West Virginia 1986: “A person has the right to keep and bear arms for the defense of self, family, home and state, and for lawful hunting and recreational use.”

Delaware 1987: “A person has the right to keep and bear arms for the defense of self, family, home and State, and for hunting and recreational use.”

Alaska 1994: [pre-existing] A well-regulated militia being necessary to the security of a free state, the right of the people to keep and bear arms shall not be infringed. [added] The individual right to keep and bear arms shall not be denied or infringed by the State or a political subdivision of the State.

Wisconsin 1998: “The people have the right to keep and bear arms for security, defense, hunting, recreation or any other lawful purpose.”

Kansas (birthplace of the collective right approach!) 2010: “A person has the right to keep and bear arms for the defense of self, family, home and state, for lawful hunting and recreational use, and for any other lawful purpose….”

20th Century State Case Law

Interestingly, while the Federal courts in the second half of the 20th century almost universally went with a collective rights interpretation, State courts refused to do so. A sampling:

In Re Brickey[1] invalidated an Idaho law banning carrying of handguns within cities and towns, holding that it violated both the State constitution and the Second Amendment.

In Glasscock v. City of Chattanooga[2] the Supreme Court of Tennessee held that a city ordinance forbidding the carrying of handguns offended the State guarantee of a right to arms.

People v. Zerillo[3] struck down a Michigan statute requiring noncitizens to obtain a permit before possessing a revolver.

People v. Nakamura[4] struck down a similar Colorado law, the court refusing to accept the State’s claim that the right to arms was “one of collective enjoyment for common defense.”[5]

State v. Kerner[6] invalidated a North Carolina statute that required a permit for open carry of a handgun.

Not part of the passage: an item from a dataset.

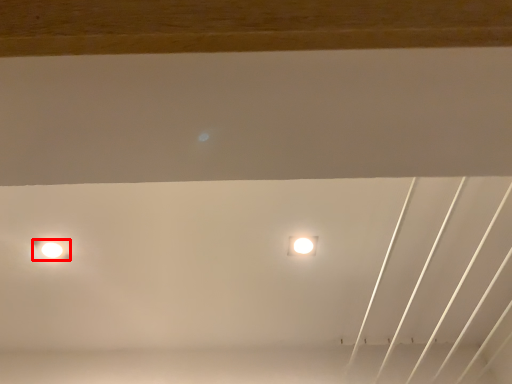
Question: Considering the relative positions of lamp (annotated by the red box) and lamp in the image provided, where is lamp (annotated by the red box) located with respect to the staircase?

Choices:
 (A) left
 (B) right

Answer: (A)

The ruling had an interesting populist twist:

To exclude all pistols, however, is not a regulation, but a prohibition, of arms which come under the designation of "arms" which the people are entitled to bear. This is not an idle or an obsolete guaranty, for there are still localities, not necessary to mention, where great corporations, under the guise of detective agents or private police, terrorize their employees by armed force. If the people are forbidden to carry the only arms within their means, among them pistols, they will be completely at the mercy of these great plutocratic organizations.[7]

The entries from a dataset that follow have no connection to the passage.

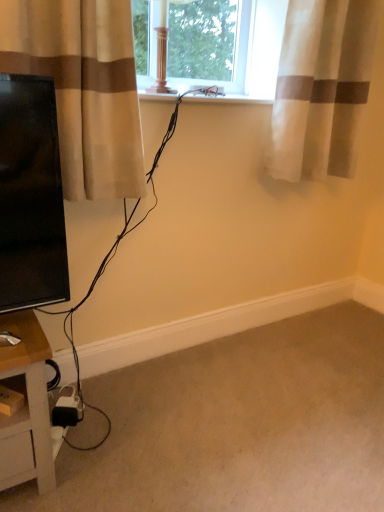
Question: Does beige carpet at lower right have a greater height compared to sheer fabric curtain at upper right, placed as the 2th curtain when sorted from left to right?

Choices:
 (A) yes
 (B) no

Answer: (B)

Question: Does beige carpet at lower right appear on the right side of sheer fabric curtain at upper right, positioned as the 1th curtain in right-to-left order?

Choices:
 (A) yes
 (B) no

Answer: (B)

Question: From the image's perspective, would you say beige carpet at lower right is positioned over sheer fabric curtain at upper right, the second curtain in the front-to-back sequence?

Choices:
 (A) yes
 (B) no

Answer: (B)

Question: From the image's perspective, is beige carpet at lower right under sheer fabric curtain at upper right, positioned as the 1th curtain in right-to-left order?

Choices:
 (A) no
 (B) yes

Answer: (B)

Question: Can you confirm if beige carpet at lower right is thinner than sheer fabric curtain at upper right, positioned as the 1th curtain in right-to-left order?

Choices:
 (A) no
 (B) yes

Answer: (A)

Question: Is beige carpet at lower right closer to the viewer compared to sheer fabric curtain at upper right, placed as the 2th curtain when sorted from left to right?

Choices:
 (A) no
 (B) yes

Answer: (B)

Question: Does sheer fabric curtain at upper right, the second curtain in the front-to-back sequence, have a greater width compared to beige fabric curtain at left, the second curtain when ordered from back to front?

Choices:
 (A) no
 (B) yes

Answer: (A)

State ex rel. City of Princeton v. Buckner[8] struck down a statute imposing a licensing requirement for open or concealed carry.

State v. Kessler[9] struck down a ban on carrying “billy clubs,” holding that these were “arms.” State v. Delgado[10] held that switchblades were likewise protected ("[t]he addition of a spring to open the blade of a jackknife is hardly a more astonishing innovation than[the development of the Gatling gun, breech loading rifles, metallic cartridges and repeating rifles.”)

Other State cases (largely overturning municipal regulations forbidding open carry) can be found online at:

http://www.constitution.org/2ll/bardwell/state_cases_short.html

1

[1] 70 P. 609 (Idaho 1902).

[2] 11 S.W.2d 678 (Tenn. 1928).

[3] 219 Mich. 635, 189 N.W. 927 (1922).

[4] 99 Colo. 262, 62 P.2d 246 (1936).

[5] 99 Colo. at 264, 62 P.2d 247-48

[6] 181 N.C. 574, 107 S.E. 222 (1921).

[7] 181 N.C. at 578, 107 S.E. at 225.

[8] 377 S.E.2d 139 (W.Va. 1988).

[9] 289 Or. 359, 369, 614 P.2d 94 (1980).